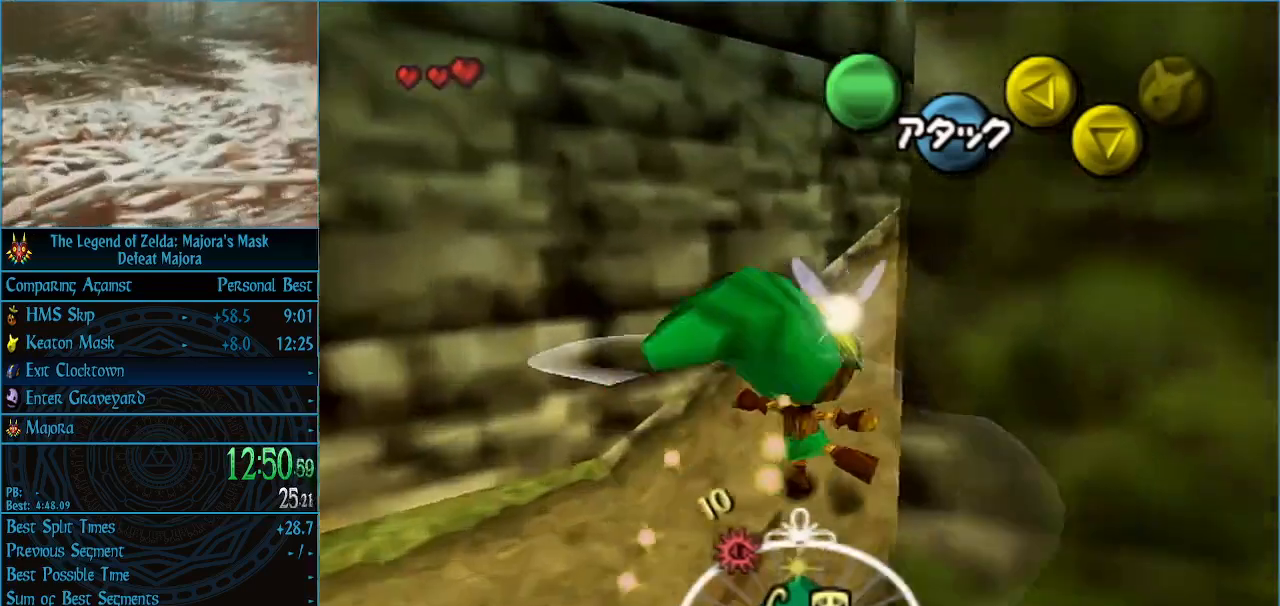
{"buttons": ["A"], "left_stick": "up-right", "events": []}
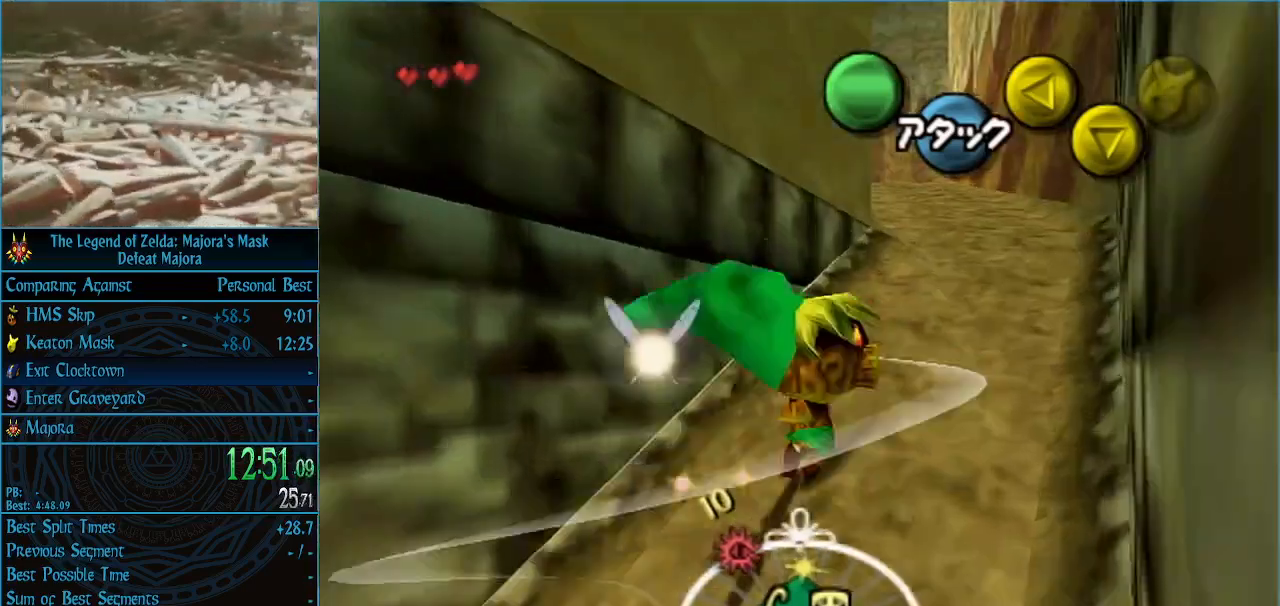
{"buttons": ["A"], "left_stick": "up", "events": [[167, "A", "up"], [367, "left_stick", "up"], [467, "A", "down"]]}
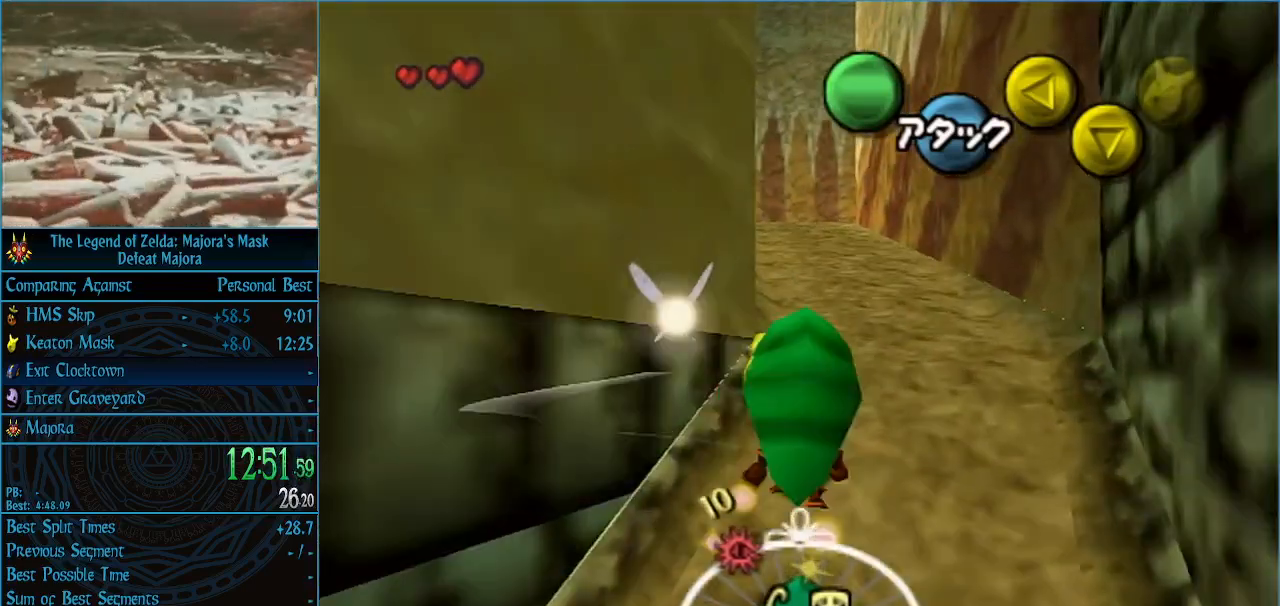
{"buttons": [], "left_stick": "up", "events": [[200, "A", "up"]]}
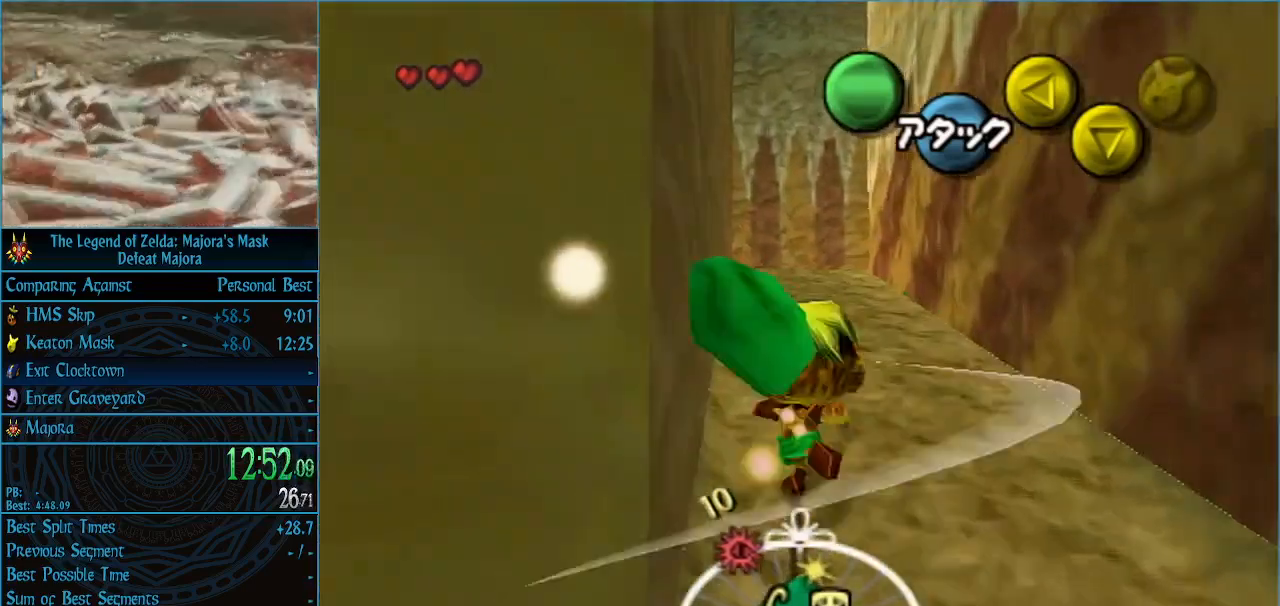
{"buttons": [], "left_stick": "up", "events": []}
-----
PROBLEM: Reproduce the lines above exactly, please, but not the pictures in them.

RESULT OF THIS TASK:
{"buttons": ["A"], "left_stick": "up-right", "events": []}
{"buttons": ["A"], "left_stick": "up", "events": [[167, "A", "up"], [367, "left_stick", "up"], [467, "A", "down"]]}
{"buttons": [], "left_stick": "up", "events": [[200, "A", "up"]]}
{"buttons": [], "left_stick": "up", "events": []}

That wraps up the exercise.